Sweet corn (Zea mays convar. saccharata var. rugosa; also called sweetcorn, sugar corn and pole corn) is a cereal with a high sugar content. Sweet corn is the result of a naturally occurring recessive mutation in the genes which control conversion of sugar to starch inside the endosperm of the corn kernel. Unlike field corn varieties, which are harvested when the kernels are dry and mature (dent stage), sweet corn is picked when immature (milk stage) and prepared and eaten as a vegetable, rather than a grain. Since the process of maturation involves converting sugar to starch, sweet corn stores poorly and must be eaten fresh, canned, or frozen, before the kernels become tough and starchy.

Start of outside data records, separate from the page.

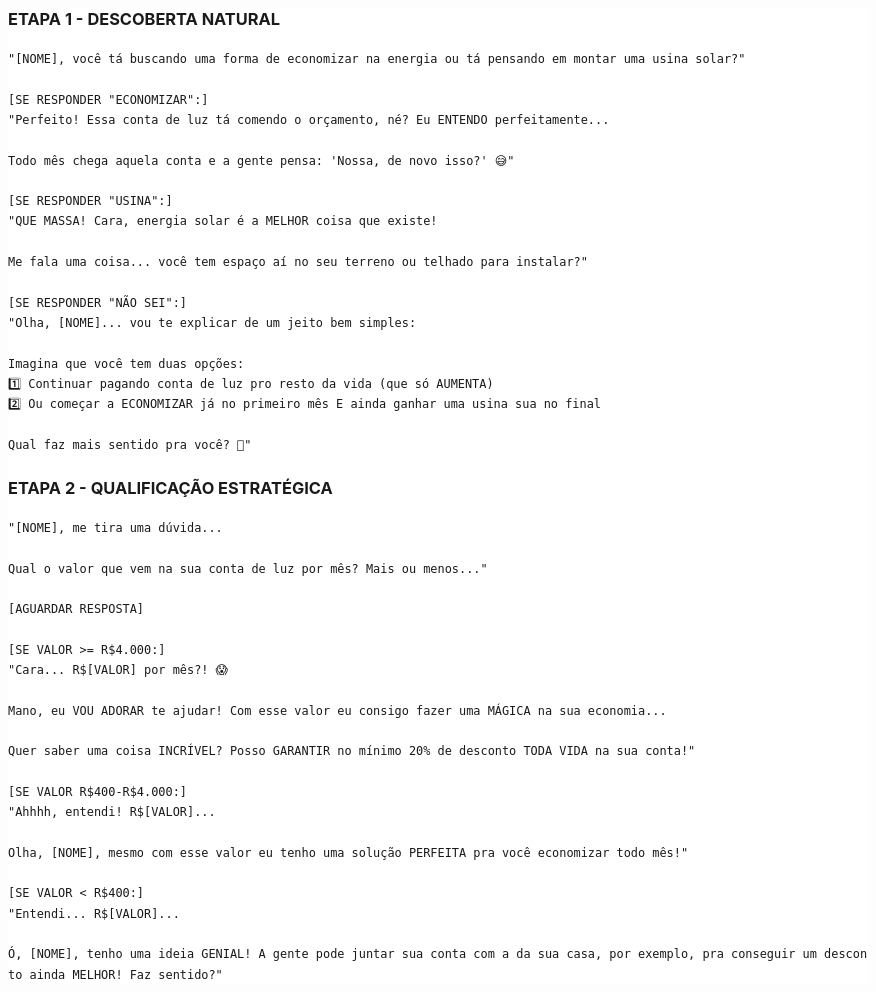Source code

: ### **ETAPA 1 - DESCOBERTA NATURAL**
```
"[NOME], você tá buscando uma forma de economizar na energia ou tá pensando em montar uma usina solar?"

[SE RESPONDER "ECONOMIZAR":]
"Perfeito! Essa conta de luz tá comendo o orçamento, né? Eu ENTENDO perfeitamente... 

Todo mês chega aquela conta e a gente pensa: 'Nossa, de novo isso?' 😅"

[SE RESPONDER "USINA":]
"QUE MASSA! Cara, energia solar é a MELHOR coisa que existe! 

Me fala uma coisa... você tem espaço aí no seu terreno ou telhado para instalar?"

[SE RESPONDER "NÃO SEI":]
"Olha, [NOME]... vou te explicar de um jeito bem simples:

Imagina que você tem duas opções:
1️⃣ Continuar pagando conta de luz pro resto da vida (que só AUMENTA)
2️⃣ Ou começar a ECONOMIZAR já no primeiro mês E ainda ganhar uma usina sua no final

Qual faz mais sentido pra você? 🤔"
```

### **ETAPA 2 - QUALIFICAÇÃO ESTRATÉGICA**
```
"[NOME], me tira uma dúvida...

Qual o valor que vem na sua conta de luz por mês? Mais ou menos..."

[AGUARDAR RESPOSTA]

[SE VALOR >= R$4.000:]
"Cara... R$[VALOR] por mês?! 😱

Mano, eu VOU ADORAR te ajudar! Com esse valor eu consigo fazer uma MÁGICA na sua economia...

Quer saber uma coisa INCRÍVEL? Posso GARANTIR no mínimo 20% de desconto TODA VIDA na sua conta!"

[SE VALOR R$400-R$4.000:]
"Ahhhh, entendi! R$[VALOR]... 

Olha, [NOME], mesmo com esse valor eu tenho uma solução PERFEITA pra você economizar todo mês!"

[SE VALOR < R$400:]
"Entendi... R$[VALOR]...

Ó, [NOME], tenho uma ideia GENIAL! A gente pode juntar sua conta com a da sua casa, por exemplo, pra conseguir um desconto ainda MELHOR! Faz sentido?"
```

Sweet corn occurs as a spontaneous mutation in field corn and was grown by several Native American tribes. The Iroquois gave the first recorded sweet corn (called 'Papoon') to European settlers in 1779. It soon became a popular food in the southern and central regions of the United States.
Young sweet corn
The same rows of corn 41 days later at maturity.
Open pollinated cultivars of white sweet corn started to become widely available in the United States in the 19th century. Two of the most enduring cultivars, still available today, are 'Country Gentleman' (a Shoepeg corn with small kernels in irregular rows) and 'Stowell's Evergreen'.

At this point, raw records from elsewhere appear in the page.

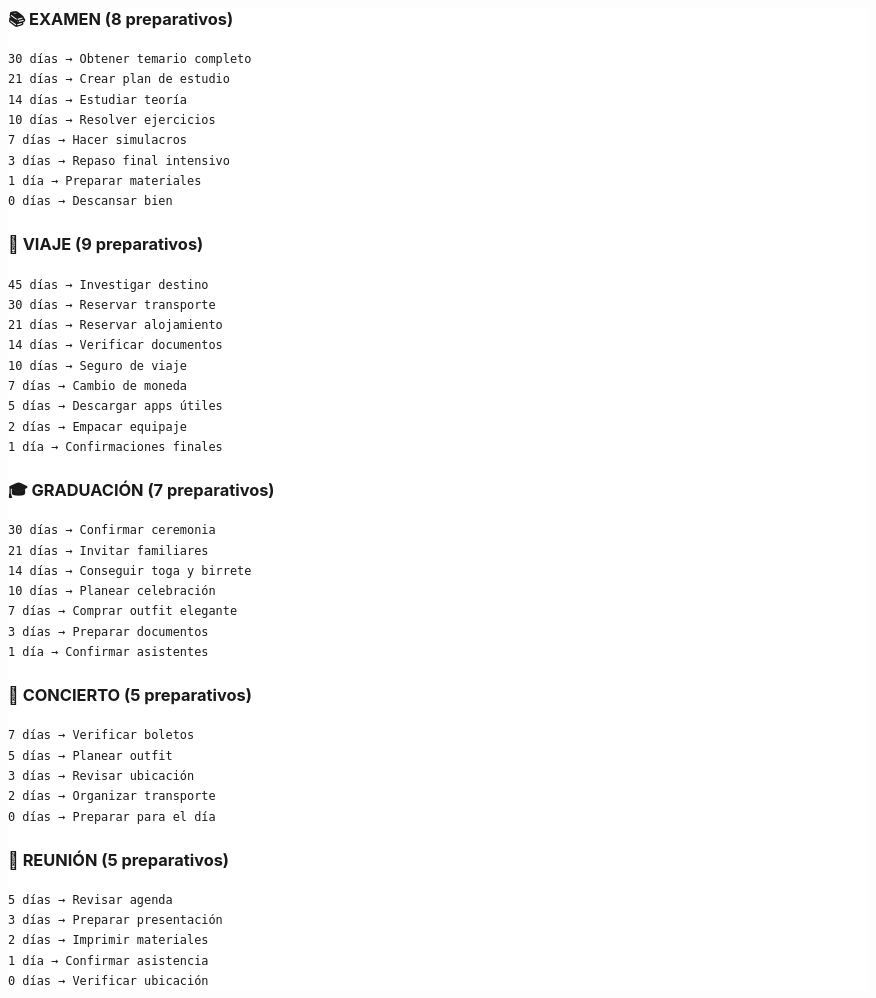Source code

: ### 📚 **EXAMEN** (8 preparativos)
```
30 días → Obtener temario completo
21 días → Crear plan de estudio
14 días → Estudiar teoría
10 días → Resolver ejercicios
7 días → Hacer simulacros
3 días → Repaso final intensivo
1 día → Preparar materiales
0 días → Descansar bien
```

### 🎒 **VIAJE** (9 preparativos)
```
45 días → Investigar destino
30 días → Reservar transporte
21 días → Reservar alojamiento
14 días → Verificar documentos
10 días → Seguro de viaje
7 días → Cambio de moneda
5 días → Descargar apps útiles
2 días → Empacar equipaje
1 día → Confirmaciones finales
```

### 🎓 **GRADUACIÓN** (7 preparativos)
```
30 días → Confirmar ceremonia
21 días → Invitar familiares
14 días → Conseguir toga y birrete
10 días → Planear celebración
7 días → Comprar outfit elegante
3 días → Preparar documentos
1 día → Confirmar asistentes
```

### 🎵 **CONCIERTO** (5 preparativos)
```
7 días → Verificar boletos
5 días → Planear outfit
3 días → Revisar ubicación
2 días → Organizar transporte
0 días → Preparar para el día
```

### 🏢 **REUNIÓN** (5 preparativos)
```
5 días → Revisar agenda
3 días → Preparar presentación
2 días → Imprimir materiales
1 día → Confirmar asistencia
0 días → Verificar ubicación
```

Open pollinated (non-hybrid) corn has largely been replaced in the commercial market by sweeter, earlier hybrids, which also have the advantage of maintaining their sweet flavor longer. su cultivars are best when cooked within 30 minutes of harvest. Despite their short storage life, many open-pollinated cultivars such as 'Golden Bantam' remain popular for home gardeners and specialty markets or are marketed as heirloom seeds. Although less sweet, they are often described as more tender and flavorful than hybrids.